David Shaw, writing in the British Medical Journal, reports that training’ programs have been set up that ‘train’ locals in homeopathy. He writes, ‘the creation of homeopathic pharmacies increases the likelihood that Haitians will not obtain effective treatments for future illnesses. Training 38 people as homeopaths simply compounds the unethical effects of Homeopaths Without Borders' presence in Haiti, as does the attempt at legitimisation represented by their attempt to obtain official licences.’[5]
A different example: other activists reportedly traveled from the USA to virulently anti-gay Jamaica to ‘heal’ gay Jamaicans and turn them into heterosexuals.[6] Vulnerable Jamaicans were subjected to treatments that are known not to work. What is by now illegal in many jurisdictions, namely offering and providing treatments for homosexuality, is now exported to resource-poor countries. Damage is predictably done to the psychological well-being of perfectly healthy gay Jamaicans.
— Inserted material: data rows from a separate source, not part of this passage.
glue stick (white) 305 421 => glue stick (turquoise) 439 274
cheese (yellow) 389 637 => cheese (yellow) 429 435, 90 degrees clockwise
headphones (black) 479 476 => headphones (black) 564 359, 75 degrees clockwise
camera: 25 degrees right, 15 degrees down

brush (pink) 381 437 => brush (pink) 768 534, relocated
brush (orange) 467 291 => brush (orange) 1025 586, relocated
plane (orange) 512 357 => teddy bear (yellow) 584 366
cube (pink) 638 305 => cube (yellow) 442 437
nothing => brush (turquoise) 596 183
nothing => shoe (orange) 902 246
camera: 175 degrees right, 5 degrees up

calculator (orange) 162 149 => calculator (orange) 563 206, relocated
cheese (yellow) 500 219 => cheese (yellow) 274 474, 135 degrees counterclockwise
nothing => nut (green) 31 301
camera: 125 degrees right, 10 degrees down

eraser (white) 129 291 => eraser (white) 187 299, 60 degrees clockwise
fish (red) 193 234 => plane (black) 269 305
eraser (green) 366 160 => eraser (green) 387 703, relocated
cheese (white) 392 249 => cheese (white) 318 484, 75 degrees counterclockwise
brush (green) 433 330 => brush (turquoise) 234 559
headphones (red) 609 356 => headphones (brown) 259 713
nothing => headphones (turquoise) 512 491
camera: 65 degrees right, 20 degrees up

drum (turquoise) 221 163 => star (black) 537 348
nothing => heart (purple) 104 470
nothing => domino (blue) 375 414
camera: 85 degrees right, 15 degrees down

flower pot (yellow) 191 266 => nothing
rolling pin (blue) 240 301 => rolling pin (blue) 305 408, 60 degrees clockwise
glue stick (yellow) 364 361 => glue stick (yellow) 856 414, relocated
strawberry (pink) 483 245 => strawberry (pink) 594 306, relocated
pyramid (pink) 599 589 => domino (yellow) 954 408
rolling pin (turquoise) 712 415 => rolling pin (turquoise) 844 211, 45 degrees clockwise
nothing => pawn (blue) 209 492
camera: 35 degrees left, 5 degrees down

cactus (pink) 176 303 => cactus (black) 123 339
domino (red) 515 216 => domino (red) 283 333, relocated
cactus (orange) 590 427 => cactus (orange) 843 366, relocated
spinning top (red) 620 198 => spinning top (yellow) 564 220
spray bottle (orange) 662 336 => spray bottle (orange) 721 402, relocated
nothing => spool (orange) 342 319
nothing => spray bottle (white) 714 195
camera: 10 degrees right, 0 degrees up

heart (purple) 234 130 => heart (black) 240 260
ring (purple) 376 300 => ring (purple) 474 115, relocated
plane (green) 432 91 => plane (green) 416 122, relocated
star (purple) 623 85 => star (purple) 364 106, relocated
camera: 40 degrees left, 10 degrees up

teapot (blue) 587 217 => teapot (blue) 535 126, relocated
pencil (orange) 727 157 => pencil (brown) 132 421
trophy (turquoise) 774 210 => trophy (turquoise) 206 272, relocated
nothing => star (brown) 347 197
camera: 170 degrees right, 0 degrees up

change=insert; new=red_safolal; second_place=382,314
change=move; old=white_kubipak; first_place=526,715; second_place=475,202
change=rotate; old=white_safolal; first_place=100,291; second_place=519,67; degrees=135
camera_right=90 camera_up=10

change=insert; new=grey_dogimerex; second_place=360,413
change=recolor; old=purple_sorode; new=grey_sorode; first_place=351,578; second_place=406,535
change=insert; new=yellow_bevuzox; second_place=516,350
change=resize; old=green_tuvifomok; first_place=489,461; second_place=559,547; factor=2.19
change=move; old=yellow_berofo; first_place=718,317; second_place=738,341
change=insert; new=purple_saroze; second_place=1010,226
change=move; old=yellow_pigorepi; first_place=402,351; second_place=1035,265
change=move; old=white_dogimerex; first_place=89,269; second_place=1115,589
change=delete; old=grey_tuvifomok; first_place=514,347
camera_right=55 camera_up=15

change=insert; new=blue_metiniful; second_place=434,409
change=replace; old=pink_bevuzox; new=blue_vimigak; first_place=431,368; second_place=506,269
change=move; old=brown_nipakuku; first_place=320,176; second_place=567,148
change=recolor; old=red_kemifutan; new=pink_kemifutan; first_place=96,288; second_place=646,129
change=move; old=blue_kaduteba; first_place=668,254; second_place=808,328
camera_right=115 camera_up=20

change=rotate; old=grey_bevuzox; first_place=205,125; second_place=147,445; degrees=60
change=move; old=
It appears to be the case that the developing world has become a playground for the vaguely health-related activities of activists that have been thoroughly discredited in the wealthier and better educated parts of the world. These are shocking developments.
It is an interesting question how one should approach an ethical critique of these sorts of activities, namely of well-heeled Westerners abusing their privileged situation to inflict at best unproven medical concoctions and treatments on vulnerable populations in resource poor countries. If they were professionals (say in the Jamaican case if they were psychologists or psychiatrists, or in the Haitian case medical doctors or nurses) one could report them to their professional regulatory bodies. Unfortunately, these people are not professionals, hence appeals to ethical professionalism or professional bodies fail. Appeals to common sense are also likely to fail, because who other than a fanatic would want to travel to other countries to spread the word about concoctions that they know are not taken seriously by specialist professionals in their home countries?
Ethically, all that's left to say for the Haitian situation is that it is harmful to use such unproven concoctions and therapies on patients seeking help. It is also unacceptable to present oneself as a health care professional when one is not. For actual health care professionals providing homeopathic concoctions, the charge would be that they are acting unprofessionally by not providing standard, proven medical care. Cholera cannot be addressed with unproven homeopathic remedies. People will inevitably get hurt. For the Jamaican case, the harm to perfectly healthy people is again what is at issue. It will be distressing to these people both to undergo whatever ‘therapy’ is visited upon them, and it should be just as distressing to note that they failed, given the prevalent anti-gay sentiments in the country.
Harm is also done to impoverished communities by the fundraising activities of these organisations. Gullible donors will waste valuable financial resources that could go to actual sensible health care or development goals and that will instead be diverted toward the establishment and dissemination of quack therapies and treatments in resource poor environments.
To my mind governments in the West should police these activities in the same manner that they police the activities of sex tourists who travel to resource poor countries to exploit children. Equally, governments in Haiti, Jamaica and elsewhere should not permit their most vulnerable citizens to be abused by representatives of such organizations.